My Oma passed away in the beginning of June. For awhile I didn’t want to write about it here. I didn’t know what to say, and I didn’t want to make a public ordeal over my loss and sadness. Now I want to write about Oma though. I don’t want to cry every time I think of her now, and the majority of the guilt I felt at first has gone. Now I just find myself remembering things.
My mom traveled to Holland for the funeral and to help Opa attempt to settle into life without his wife of around 50 years. Each of us family members who couldn’t make the trip wrote something for Mom to read at the funeral. This is what I wrote.
This past week and a half has been long. I’m glad it’s over, but it’s not really over. I’m glad I have a wonderful and supportive boyfriend. I’m glad I can support my mom. I’m not glad that the last time I saw my grandmother was two years ago. Distance sucks. I’m not quite sure what else to say right now. I think I’m going to miss my Oma though.

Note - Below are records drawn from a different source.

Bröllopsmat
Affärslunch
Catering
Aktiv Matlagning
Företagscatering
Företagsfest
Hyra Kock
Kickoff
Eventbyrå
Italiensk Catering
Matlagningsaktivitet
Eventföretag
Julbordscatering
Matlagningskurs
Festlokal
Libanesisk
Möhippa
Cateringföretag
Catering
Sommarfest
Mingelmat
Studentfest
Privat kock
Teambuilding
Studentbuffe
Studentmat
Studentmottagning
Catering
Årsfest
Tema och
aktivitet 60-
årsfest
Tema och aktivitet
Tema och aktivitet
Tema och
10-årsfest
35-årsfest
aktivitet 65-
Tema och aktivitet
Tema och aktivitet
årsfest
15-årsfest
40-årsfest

I remember how sometimes as she was fixing dinner, I would wander into the kitchen and stand at the counter. I’d look at all of the meats and cheeses she had out and she would roll up a piece of ham for me into a little tube as a before dinner snack.
She used to fill up these little tubs with water, they were yellow and green and maybe a foot tall at the most I think, and put them on the back terrace. We would play in them while the grown ups sat and talked.
I think lots of things that just appeared around the house had Oma’s hand in them. When we arrived in Holland every summer, the candy tins in the tv room were always filled with me and Ian’s favorite candy bars (Bros for Ian, Milky Way for me). A little white tent with blue trim always sat in the entry way. (I wonder now if that entry way was ever used for entering the house!) Inside the tent, Cobis the doll waited with his other dolly friends for me to play with them.
I remember Oma doing laundry. I’d sit in front of her washer and watch the clothes go round and round through that little porthole of a window. And then she never put things in the dryer. She always hung them outside behind the garage on the clothesline. We’d be playing in the backyard, pushing the kabouter around in the wheelbarrow, and she’d be hanging laundry. And it always smelled so so good. Not one bit like the laundry at home. And yet somehow whenever I smell laundry being done, I think of Oma.
Opa is more of a talker than Oma. He played with us, rough-housed with us, as kids. But Oma was always there with a kind smile and a hug, a really good hug where you could press your face into her chest.
It’s hard to live with regrets and guilt after someone has passed. So what I’m trying to think about is not how I didn’t get to hug her one last time, but how I got to talk to her on skype and how really lucky I was to get to see her face even though she and Opa live so so far away. That is very special. That’s what I’m going to try to remember now.